Pour Me Cliche-Rivard (QS), nul doute « qu’il faut encadrer l’utilisation de l’IA en justice. C’est notre rôle de législateur ». Quant au projet Lexius, ce dernier a réitéré l’importance de continuer la transformation numérique, mais de le faire adéquatement afin de ne pas se retrouver « comme SAAQclic ». L’avocat a également réaffirmé qu’il fallait que « tout le monde soit intégré et inclus » pour éviter des fractures générationnelles.

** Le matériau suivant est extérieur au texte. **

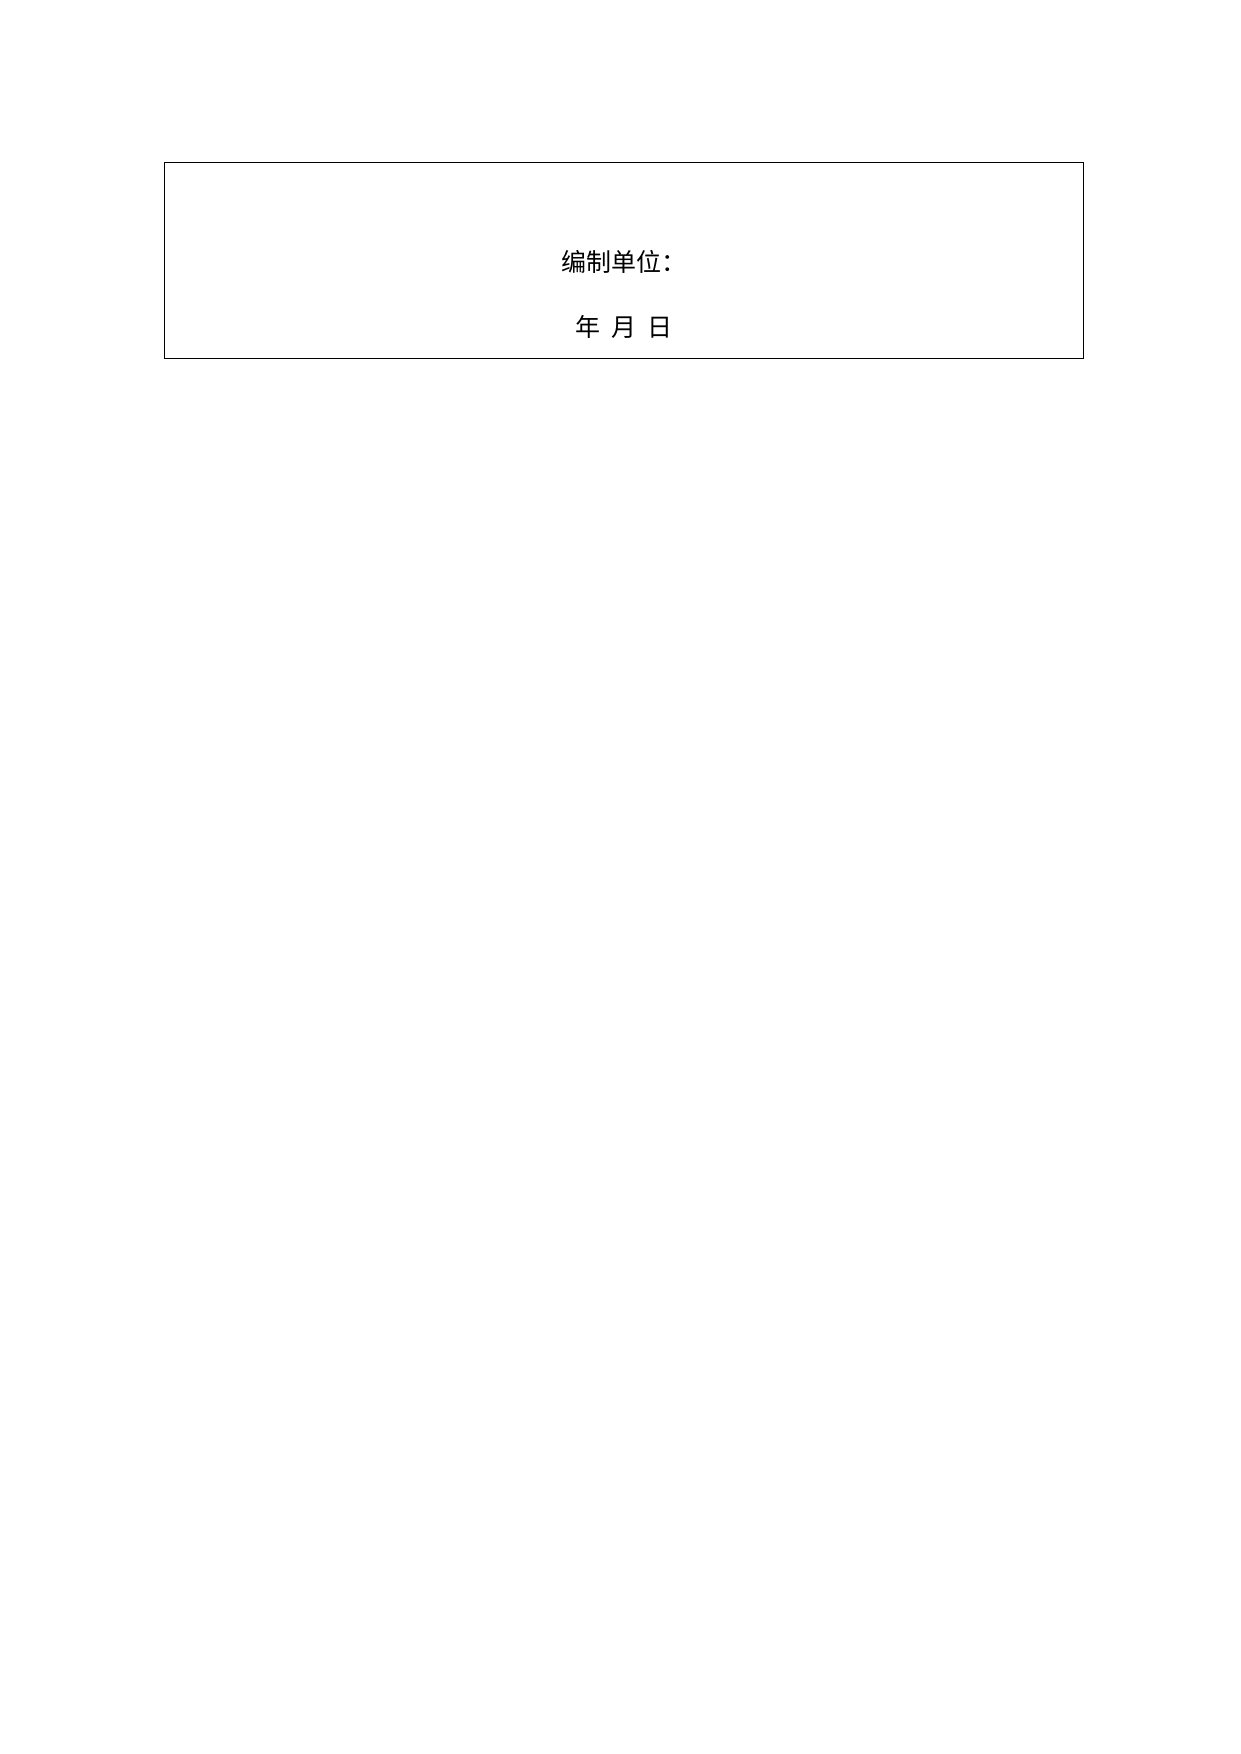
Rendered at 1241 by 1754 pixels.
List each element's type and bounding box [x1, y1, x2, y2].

table_header [165, 163, 1083, 358]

Si Me Morin (PLQ) voit bien l’utilité de l’IA en justice, cette technologie ne doit pas remplacer le notaire ou l’avocat selon lui. « Le prochain gouvernement devra réfléchir longuement à un encadrement », a mentionné ce dernier. Est-ce que cela passera par un guide de pratique, une législation? « On verra de quelle manière cela sera balisé ». Pour ce qui est de la progression de la transformation numérique, l’avocat juge qu’il y a urgence. « On a plus de 17 contrats avec des agences et ça n’avance pas ». Le prochain gouvernement devra faire de ce dossier une priorité selon Me Morin.
Finalement, Me Jolin-Barrette (CAQ) a rappelé l’évolution des travaux et le fait que les coûts aient été respectés. « Il y a des modules qui ont été livrés : les matières non contentieuses, l’assignation des juges à la Cour du Québec (…). Tout va s’imbriquer progressivement », a mentionné ce dernier en soulignant que les personnes moins à l’aise avec le numérique ne seront pas laissées de côté. En ce qui a trait à l’encadrement de l’IA, Me Jolin-Barrette a cité en exemple le dépôt du projet de loi 24 et a réitéré que des travaux sont toujours en cours pour « s’assurer d’avoir des codes de conduite balisés ».